S’il a assuré son maintien en Top 14, Montpellier a payé cher l’enchainement des matchs ces dernières semaines, avec de multiples blessés.

Montpellier en a presque fini de son calendrier infernal. Samedi soir, le MHR terminera sa saison de Top 14 à Pau, après avoir enchaîné sept matchs entre le 1er mai et le 29 mai, soit un match tous les quatre jours. Impensable en début de saison et surtout contraire au sacro-saint principe de la santé et sécurité des joueurs. Fabien Simon, responsable du pôle rééducation du MHR, a tenu à exprimer sa colère sur le site du club dans une tribune intitulée "Chronique d'un kiné en colère": "Cet enchaînement infernal aura fini de décimer nos troupes. En effet, nous déplorons (après la confrontation contre Bayonne le 29 mai) un total de 26 blessés avec des indisponibilités allant de 4 jours pour les plus courtes à 8 mois pour les plus longues. Ce qui représente 3,7 joueurs par rencontre. Une véritable hécatombe".

Car depuis quelques semaines, les matchs se suivent et les images sont les mêmes: des joueurs obligés de quitter la pelouse à cause de blessures très sérieuses. Samuel Maxime (coude) contre le Stade Français, Yannick Arroyo (rupture du tendon d’Achille) et Jules Bertry (rupture des ligaments croisés du genou) lors du match contre Bordeaux, Yacouba Camara (lésion à l’épaule) obligé se rendre à l’hôpital après la victoire contre Bayonne à cause de la douleur.

Saint-André avait prévenu

Après la qualification en finale du Challenge européen, Philippe Saint-André avait exprimé son mécontentement dans les Grandes Gueules du Sport, sur RMC: "Je suis très en colère parce que l’équité sportive n’est pas là. On ne peut pas jouer tous les trois ou quatre jours. On a joué samedi, aujourd’hui dimanche on doit faire trois tests. On n’a plus des narines, ce sont des cendriers avec ces trois tests (de dépistage pour le coronavirus, ndlr) par semaine. On ne se rend pas compte mais on est dans un sport de combat collectif et les mecs ont des pètes. Je dois gérer un effectif où j’ai déjà huit joueurs qui ont fini la saison. Les gens qui prennent ces décisions, soit n’ont jamais joué au rugby, soit ne sont jamais rentrés dans un vestiaire après un match. Les joueurs, pendant 48h, ce sont des serpillères. Ils récupèrent, se font masser et passent à la cryothérapie."

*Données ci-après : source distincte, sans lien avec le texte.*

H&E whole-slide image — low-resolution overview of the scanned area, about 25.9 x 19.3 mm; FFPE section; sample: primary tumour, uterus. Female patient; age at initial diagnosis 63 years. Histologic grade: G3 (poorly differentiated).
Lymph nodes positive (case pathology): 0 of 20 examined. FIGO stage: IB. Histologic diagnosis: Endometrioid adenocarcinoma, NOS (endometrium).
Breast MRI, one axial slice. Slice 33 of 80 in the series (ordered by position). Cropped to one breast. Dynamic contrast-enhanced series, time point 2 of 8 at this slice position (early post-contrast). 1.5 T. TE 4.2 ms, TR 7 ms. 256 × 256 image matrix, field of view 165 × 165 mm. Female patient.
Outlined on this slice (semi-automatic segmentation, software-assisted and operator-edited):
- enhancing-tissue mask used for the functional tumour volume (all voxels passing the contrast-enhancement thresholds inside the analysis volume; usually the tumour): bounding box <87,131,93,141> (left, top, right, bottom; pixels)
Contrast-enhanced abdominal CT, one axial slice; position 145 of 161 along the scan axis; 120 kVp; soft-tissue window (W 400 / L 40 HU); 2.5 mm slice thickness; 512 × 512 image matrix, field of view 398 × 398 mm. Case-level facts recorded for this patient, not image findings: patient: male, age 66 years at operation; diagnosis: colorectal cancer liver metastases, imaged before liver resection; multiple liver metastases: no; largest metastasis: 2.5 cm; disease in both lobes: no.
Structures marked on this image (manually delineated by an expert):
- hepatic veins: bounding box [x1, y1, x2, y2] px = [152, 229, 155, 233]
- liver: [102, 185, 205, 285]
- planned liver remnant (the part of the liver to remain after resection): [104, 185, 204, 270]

Un enchaînement de matchs qui avait obligé le staff du MHR à envoyer les espoirs au Stade Français ou à Bordeaux, comme le souligne Fabien Simon: "Ce calendrier surchargé nous aura également obligés à lancer un grand nombre de jeunes joueurs en Top 14 afin d’éviter un forfait dans cette année difficile (où le maintien n’était toujours pas assuré jusqu’à ce week-end) : 2 blessés graves contre le Stade Français Paris et 2 autres contre l’Union Bordeaux-Bègles". D’ailleurs, devant la folie du calendrier, Jean-Baptiste Elissalde et Olivier Azam n’avaient pas fait le déplacement à Bordeaux pour préparer le match décisif contre Bayonne, qui a assuré le maintien du MHR en Top 14.

Saint-André ne décollerait pas d’ailleurs samedi soir à l’issue de cette victoire: "J'espère que plus jamais, plus jamais, dans le Top 14, une équipe devra jouer cinq matchs en 18 jours. C'est impossible dans notre sport. Aujourd'hui, je crois qu'on avait 27 joueurs valides dans l'effectif. Je le dis haut et fort: on ne se rend pas compte de l'état mental et physique quand on joue cinq matchs en 18 jours. Je crois que j'ai 18 joueurs qui ont la saison terminée, avec des blessures entre trois et neuf mois. Le rugby est un sport magnifique, le Top 14 une compétition exceptionnelle. Mais la santé des joueurs doit être une des priorités."